4 Ways Banks are Boosting Cybersecurity in the Face of Increased Crime
There is a rush to improve speed, convenience and user experience in financial interactions, but at what cost to security? While for the most part bankers are positive about their ability to improve their financial performance in 2018 and beyond, evolving risks – particularly cyber risk – are no doubt preoccupying their thoughts. A […]
There is a rush to improve speed, convenience and user experience in financial interactions, but at what cost to security?
While for the most part bankers are positive about their ability to improve their financial performance in 2018 and beyond, evolving risks – particularly cyber risk – are no doubt preoccupying their thoughts. A recent report by professional services firm, EY, puts cybersecurity as the number one priority for banks in the coming year, and it comes as no surprise, especially with Britain’s National Cyber Crime Unit data showing 68% of large UK businesses across sectors were subject to a cybersecurity attack or breach in the past 12 months.
It’s a mounting problem, and the financial services industry needs to fight back. We’ve picked out the four key ways of countering the continuing threat to banks’ cybersecurity – and it’s a case of fighting cyber with cyber.
- Artificial intelligence
Like it is in retail and manufacturing, for example, artificial intelligence (AI) and advanced analytics will play a key role in banking moving forwards.
And the financial services industry is looking to this technology to play a major part in the prevention of cyber attacks, reducing conduct risk and improving monitoring to prevent financial crime. Mitigating such external and internal threats is critical to both business continuity and limiting operating losses, and so AI shouldn’t be overlooked as a key tool in reaching this goal.
- Electronic identification
In order to meet the regulatory technical standards, which will be enforced in September 2019 as part of the European Union’s PSD2 payments legislation, the number of transactions requiring two-factor authentication will rise in the coming months.
What has been deemed by the industry as “Strong Customer Authentication” will be required, and this should result in payments and account access relying on customers providing and using a combination of the following: something they know, like a password; something they have, like a phone or card; and something they are, such as a fingerprint.
More factors equals more security is the industry theory here.

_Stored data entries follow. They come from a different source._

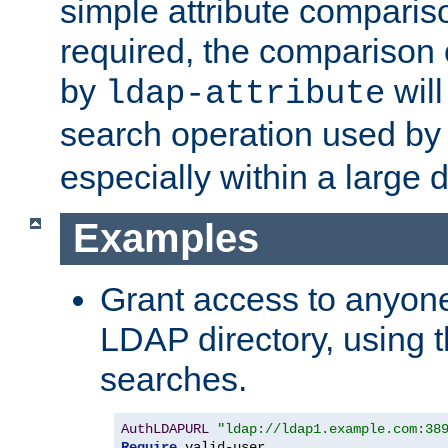
simple attribute comparison
required, the comparison
by
will
ldap-attribute
search operation used b
especially within a large d
Examples
Grant access to anyone
LDAP directory, using t
searches.
AuthLDAPURL
"ldap://ldap1.example.com:38
Require
 valid-user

Which leads us neatly on to point three: biometrics. This push for two-factor authentication and new electronic identification will pave the way for more biometrics use. With some of the largest players in card payments, including Mastercard, investing heavily in such solutions, we expect others to start to follow suit.
As Ajay Bhalla, President for global enterprise risk and security at Mastercard puts it: “The use of passwords to authenticate someone is woefully outdated, with consumers forgetting them and retailers facing abandoned shopping baskets.

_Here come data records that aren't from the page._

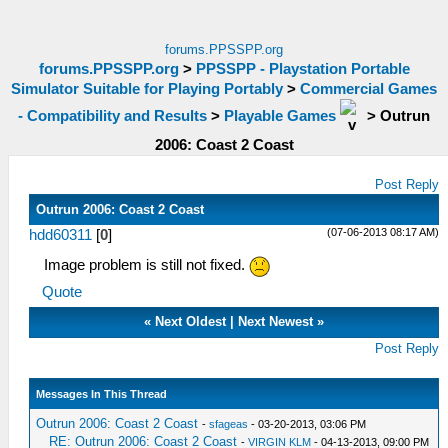
forums.PPSSPP.org
forums.PPSSPP.org
>
PPSSPP - Playstation Portable
Simulator Suitable for Playing Portably
>
Commercial Games
- Compatibility and Results
>
Playable Games
>
Outrun
2006: Coast 2 Coast
Post Reply
Outrun 2006: Coast 2 Coast
(07-06-2013 08:17 AM)
hdd60311
[
0
]
Image problem is still not fixed.
Quote
«
Next Oldest
|
Next Newest
»
Post Reply
Messages In This Thread
Outrun 2006: Coast 2 Coast
-
sfageas
- 03-20-2013, 03:06 PM
RE: Outrun 2006: Coast 2 Coast
-
VIRGIN KLM
- 04-13-2013, 09:00 PM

“In payments technology this is something we’re closing in on as we move from cash to card, password to thumbprint, and beyond to innovative technologies, such as AI.”
According to the EY research report, 20-40% of financial service providers are investing in Blockchain now and are planning to increase investment, while approximately the same percentage are investing now but planning to reduce expenditure.

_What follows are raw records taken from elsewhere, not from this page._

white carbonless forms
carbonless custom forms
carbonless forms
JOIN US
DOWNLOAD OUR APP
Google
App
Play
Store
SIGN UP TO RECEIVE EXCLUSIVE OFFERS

Either way, it shows that Blockchain is very much on the agenda for banks. The main attraction of Blockchain is that it creates an indelible audit trail which is distributed across multiple servers, so there’s no single weak link for cyber attackers to target. This provides banks with unparalleled transparency and increases trust.
Blockchain also has the potential to make a complex global financial system less complicated and reduce the number of middlemen involved in the transferring of money.
So, that’s the technology on offer, but what are the next steps?
Unless banks collaborate more with their peers, or improve their use of the wider ecosystem, the required investment in advanced technologies to address issues of growing cybercrime will be substantial and could strain their ability improve financial performance and grow their businesses.
And, as bank leadership teams focus on investing in the relevant people and technology – and it is the combination of both that’s crucial here – to enhance cybersecurity, they may struggle to find the right skill sets or the right methods for integrating cyber experts into their organisations.
Raising their knowledge of the technology available to help stem the tidal wave of cyber threats is a key requirement for banks, if they don’t want to end up washed up on the shore as a result of their defences being breached.